Meet Lucian Dunăreanu
Lucian Dunăreanu started his activism work in 2002. Back then in Cluj, his hometown, there weren’t any LGBT rights organizations. He had to start everything from scratch, figuring out solutions to all kind of problems, from a lack of trust within the LGBT community to facing a strong resistance to change from the local authorities.
Fast-forward 17 years and Lucian’s original informal group of LGBT activists has turned in a solid organization. He organized three editions of the Cluj Pride parade (the last one attended by over 3500 participants), fourteen editions of the Gay Movie Nights Festivals and carried out dozens of projects and campaigns aimed at making Cluj a more LGBT friendly city.
The revelatory moment
What filled the cup for Lucian was being violently rejected by his family after finding out by about his sexual orientation from his partner, who was blackmailing him.

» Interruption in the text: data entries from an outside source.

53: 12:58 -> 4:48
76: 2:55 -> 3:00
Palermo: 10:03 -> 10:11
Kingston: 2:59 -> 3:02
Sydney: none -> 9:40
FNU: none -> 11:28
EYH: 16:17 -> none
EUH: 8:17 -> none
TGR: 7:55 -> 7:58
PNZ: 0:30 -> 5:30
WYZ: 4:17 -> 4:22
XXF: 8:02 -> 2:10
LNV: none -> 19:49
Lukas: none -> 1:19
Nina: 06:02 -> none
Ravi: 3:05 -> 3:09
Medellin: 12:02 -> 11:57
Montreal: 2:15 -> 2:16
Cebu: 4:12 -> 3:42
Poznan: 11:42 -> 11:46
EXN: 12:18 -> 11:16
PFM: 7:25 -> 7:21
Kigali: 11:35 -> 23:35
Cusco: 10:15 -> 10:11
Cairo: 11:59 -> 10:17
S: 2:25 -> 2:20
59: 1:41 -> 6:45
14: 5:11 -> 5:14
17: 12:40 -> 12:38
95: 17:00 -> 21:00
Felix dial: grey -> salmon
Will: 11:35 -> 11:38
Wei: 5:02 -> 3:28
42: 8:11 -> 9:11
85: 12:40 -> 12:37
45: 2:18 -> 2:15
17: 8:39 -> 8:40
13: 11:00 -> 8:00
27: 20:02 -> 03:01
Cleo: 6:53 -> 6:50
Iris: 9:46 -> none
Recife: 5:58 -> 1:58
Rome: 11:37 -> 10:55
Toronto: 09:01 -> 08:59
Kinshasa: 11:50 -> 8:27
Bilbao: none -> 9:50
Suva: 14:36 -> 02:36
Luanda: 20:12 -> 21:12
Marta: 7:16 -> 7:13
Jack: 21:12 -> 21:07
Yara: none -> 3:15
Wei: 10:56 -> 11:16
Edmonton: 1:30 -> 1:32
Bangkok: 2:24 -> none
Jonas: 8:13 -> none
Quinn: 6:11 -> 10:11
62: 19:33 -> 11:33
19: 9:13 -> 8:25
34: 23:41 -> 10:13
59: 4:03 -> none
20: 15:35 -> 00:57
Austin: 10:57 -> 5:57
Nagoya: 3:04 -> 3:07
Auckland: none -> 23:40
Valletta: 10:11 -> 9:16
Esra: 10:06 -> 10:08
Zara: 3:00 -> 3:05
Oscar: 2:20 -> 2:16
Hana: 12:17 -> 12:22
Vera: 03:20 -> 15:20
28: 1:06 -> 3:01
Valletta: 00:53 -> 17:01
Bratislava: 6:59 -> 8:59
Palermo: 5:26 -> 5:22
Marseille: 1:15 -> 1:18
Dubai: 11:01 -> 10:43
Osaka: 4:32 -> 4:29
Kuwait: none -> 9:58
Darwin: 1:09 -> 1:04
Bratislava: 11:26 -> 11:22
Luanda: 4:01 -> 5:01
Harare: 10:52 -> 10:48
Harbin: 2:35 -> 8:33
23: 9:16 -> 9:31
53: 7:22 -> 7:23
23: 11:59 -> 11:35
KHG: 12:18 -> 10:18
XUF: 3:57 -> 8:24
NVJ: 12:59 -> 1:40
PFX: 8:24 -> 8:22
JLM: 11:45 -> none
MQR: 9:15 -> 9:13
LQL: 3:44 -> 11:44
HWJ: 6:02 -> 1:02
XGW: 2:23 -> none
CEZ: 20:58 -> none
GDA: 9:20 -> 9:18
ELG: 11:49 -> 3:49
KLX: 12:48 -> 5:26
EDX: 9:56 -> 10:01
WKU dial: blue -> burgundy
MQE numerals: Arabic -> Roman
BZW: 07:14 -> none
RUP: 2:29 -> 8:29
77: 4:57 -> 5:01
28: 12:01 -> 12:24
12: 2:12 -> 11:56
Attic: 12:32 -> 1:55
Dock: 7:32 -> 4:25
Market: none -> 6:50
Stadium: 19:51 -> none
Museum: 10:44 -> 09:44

It took many years before his family tied up its connection with him again.
The first victory
It was a long journey from that moment, but last year, during the third edition of Cluj Pride, he took the stage and said in front of more than three thousand people, what he said many times before during meetings of the LGBT communities: ‘WE ARE HERE’. Seeing all those people proud of their sexual orientation and not afraid of letting others know they are different, seeing all those supporters of the LGBT community, seeing families come to support their LGBT relatives was the most emotional moment of his activist career. Never was he prouder than then.
The bumps in the road
But it wasn’t easy. It took being exposed to dozens of bad taste jokes and having to submit 25 official requests before Cluj Pride was authorised. Through perseverance, he overcame all these obstacles. But being so visible took a toll on his personal life: he wants to start his own family, yet people are afraid of being seen together with him because they are not prepared to make their coming out yet.
When stress gets to him, Lucian thinks about all the results he helped achieve and about all the progress that he can see out there. This is what makes him cope with everything and carry on the fighting for LGBT rights.
Extremism explained to a 5-year-old
Lucian considers that explaining racism is not that hard. If he were to try to explain it to 5-year-old children, he would do this through a game: he would make the children aware of what good friends they are and of how different they are. He would try to make them aware of the power of friendship and of love. Then he would ask them if they would consider it fair if some of them, for example the blond ones, to have their access to restricted to certain toys.
Some thoughts for undecided activists
Lucian believes that if you want to stand up against discrimination, you need to understand the needs of the people that are being discriminated. Only then would you be able to make the ones that discriminate feel what it is like to be in shoes of their targets. But you need to be passionate about this and true to yourself and not to expect quick results. Perseverance goes a long way.
Adequate responses in uncomfortable situations
As a strategy, Lucian believes that confronting an extremist’s idea head on is not a great idea. This would just radicalize that person even more. The best solution would be to try to reframe the discussion. He remembers the case of one of his friends: after finding out that he was gay, the parents forced him to not leave the house and pray to God to change him. The friend asked to see a psychologist and his parents agreed. Eventually, the psychologist asked to talk to the parents and convinced them to accept him the way he was.